Tymczasem waluty krajów regionu wciąż topnieją, a banki centralne nie chcą interweniować, bojąc się, że rezerwy walutowe są zbyt szczupłe. - Oczekujemy drugiej fali krajów pukających do drzwi MFW - mówi w "New York Timesie" szef funduszu Dominik Strauss-Kahn.
Szef Banku Światowego Robert Zoellick twierdzi, że to UE powinna przejąć główną rolę we wspieraniu krajów regionu. Na razie jednak UE nie podjęła żadnej decyzji.

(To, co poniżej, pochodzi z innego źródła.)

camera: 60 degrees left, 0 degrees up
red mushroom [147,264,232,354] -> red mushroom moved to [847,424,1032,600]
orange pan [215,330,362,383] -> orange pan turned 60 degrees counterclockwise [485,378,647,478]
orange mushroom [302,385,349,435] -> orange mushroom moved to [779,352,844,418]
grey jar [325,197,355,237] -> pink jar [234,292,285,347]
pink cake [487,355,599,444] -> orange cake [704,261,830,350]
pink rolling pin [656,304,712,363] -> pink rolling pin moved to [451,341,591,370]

Na łamach "New York Timesa" prof. Rogoff ostrzega, że krach systemu finansowego krajów naszego regionu wywoła efekt domina. - Rynki finansowe są połączone, kryzys finansowy w krajach Europy Środkowej wywoła efekt kuli śniegowej i będzie miał wpływ negatywny np. na obligacje Nowego Jorku. Wiele amerykańskich i zachodnioeuropejskich banków zainwestowało w środkowej Europie. Masowe bankructwa firm w regionie będą miały katastrofalny wpływ na ich bilanse. - Niechęć do ryzyka rozprzestrzeni się na cały świat - mówi Rogoff. Inwestorzy zaczną wyprzedawać także akcje amerykańskich firm, żeby powetować sobie straty.

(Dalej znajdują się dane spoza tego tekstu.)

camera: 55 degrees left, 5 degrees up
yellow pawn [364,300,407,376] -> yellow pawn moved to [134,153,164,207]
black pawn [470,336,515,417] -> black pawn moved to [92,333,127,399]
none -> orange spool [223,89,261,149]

"Wall Street Journal" poświęca duży artykuł wyłącznie Polsce. "Polska gospodarka jest silniejsza niż rozchwiane Łotwa czy Rumunia. Ale panika na rynku dotyka także mocniejsze gospodarki, takie jak Polska". Prof. Simon Johnson, jeszcze jeden weteran MFW, dziś wykładowca Massachusetts Institute of Technology, twierdzi na łamach "NYT", że dzisiejszy kryzys coraz bardziej przypomina ten z lat 1929-33. Dotyczy to zwłaszcza Austrii, której banki bardzo mocno zaangażowały się w Europie Środkowej. Upadek wielkiego banku Creditanstalt w 1931 r. był punktem zwrotnym Wielkiego Kryzysu w Europie - twierdzi Johnson. Nie sądzę, że czeka nas powtórka takiej katastrofy, ale realny jest scenariusz japoński z lat 90., czyli "stracona dekada", minimalnego wzrostu gospodarczego zarówno dla USA, jak i Europy.